Dr. Frank Mitloehner, an associate professor at the University of California at Davis, has acknowledged the UN study calculated livestock carbon dioxide emissions more liberally than it calculated transportation emissions.
Authors of the UN study included in their livestock emissions calculations not only the carbon dioxide directly emitted by livestock, but also the carbon dioxide emitted as a result of land clearance, fertilizer production, and vehicle use associated with livestock production. On the other hand, the UN study did not include similar related emissions in its assessment of transportation.
“I must say honestly that he [Mitloehner] has a point – we factored in everything for meat emissions, and we didn’t do the same thing with transport,” Pierre Gerber, a policy officer with the UN Food and Agriculture Organization, told the BBC News.
Gerber, nevertheless, said the flaw in calculating relative carbon dioxide emissions does not call the rest of the study into question.
The UN study, Livestock’s Long Shadow, asserts livestock production is one of most environmentally damaging activities on the planet.

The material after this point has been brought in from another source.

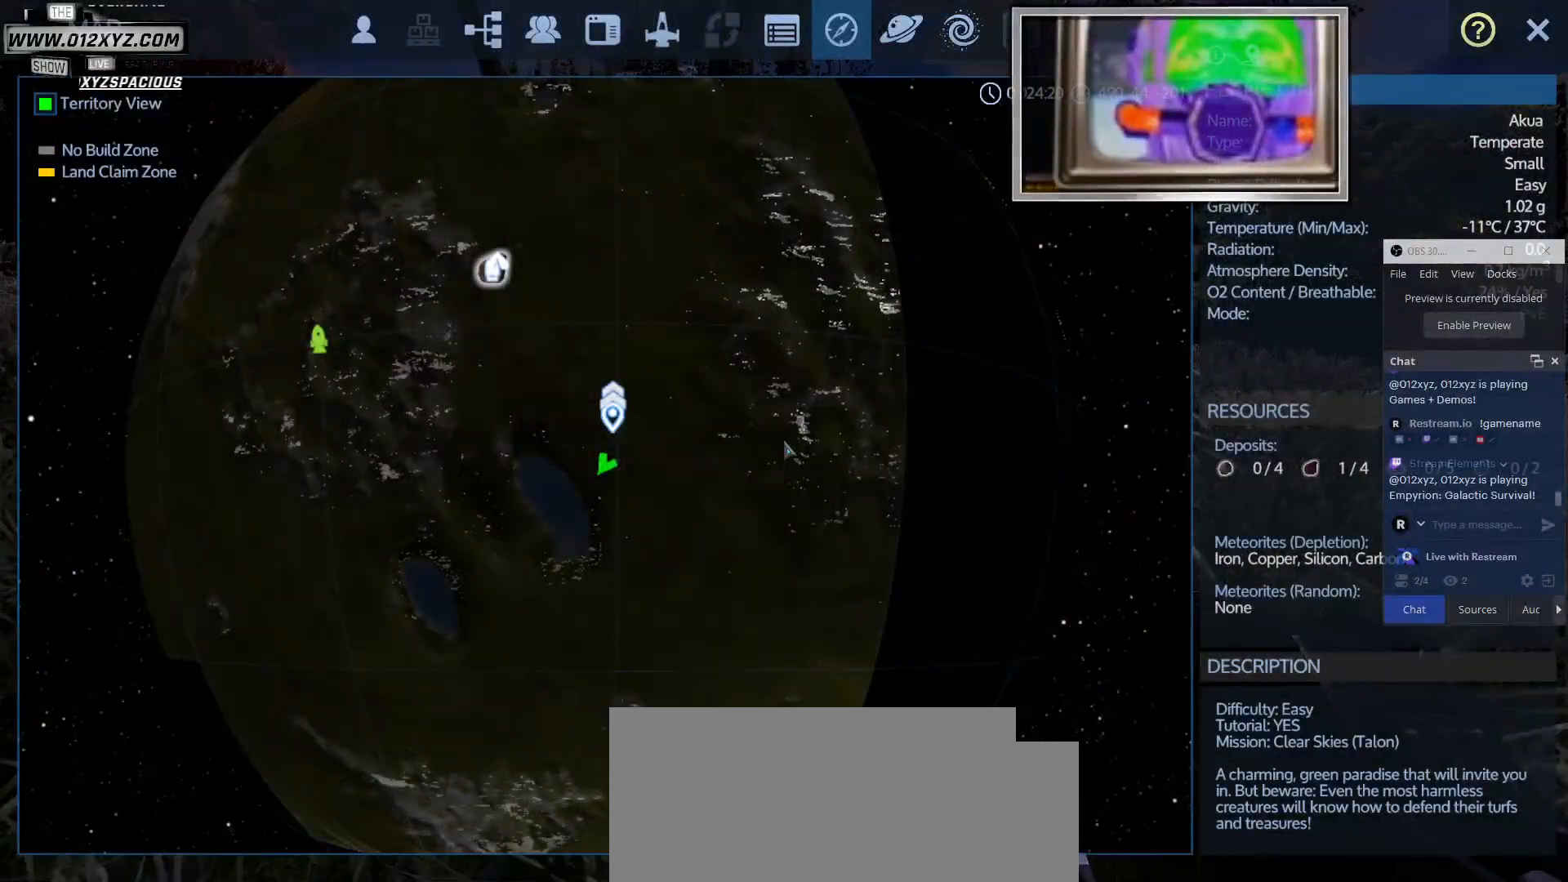
{"keys": ["tab"], "mouse": [], "events": [[500, "tab", "down"]]}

The study claims “the livestock sector emerges as one of the top two or three most significant contributors to the most serious environmental problems, at every scale from local to global."
"At virtually each step of the livestock production process substances contributing to climate change or air pollution are emitted into the atmosphere, or their sequestration in other reservoirs is hampered,” argues the study.
Environmental activists and anti-meat groups have seized upon these claims to advocate restrictions on livestock production and meat consumption.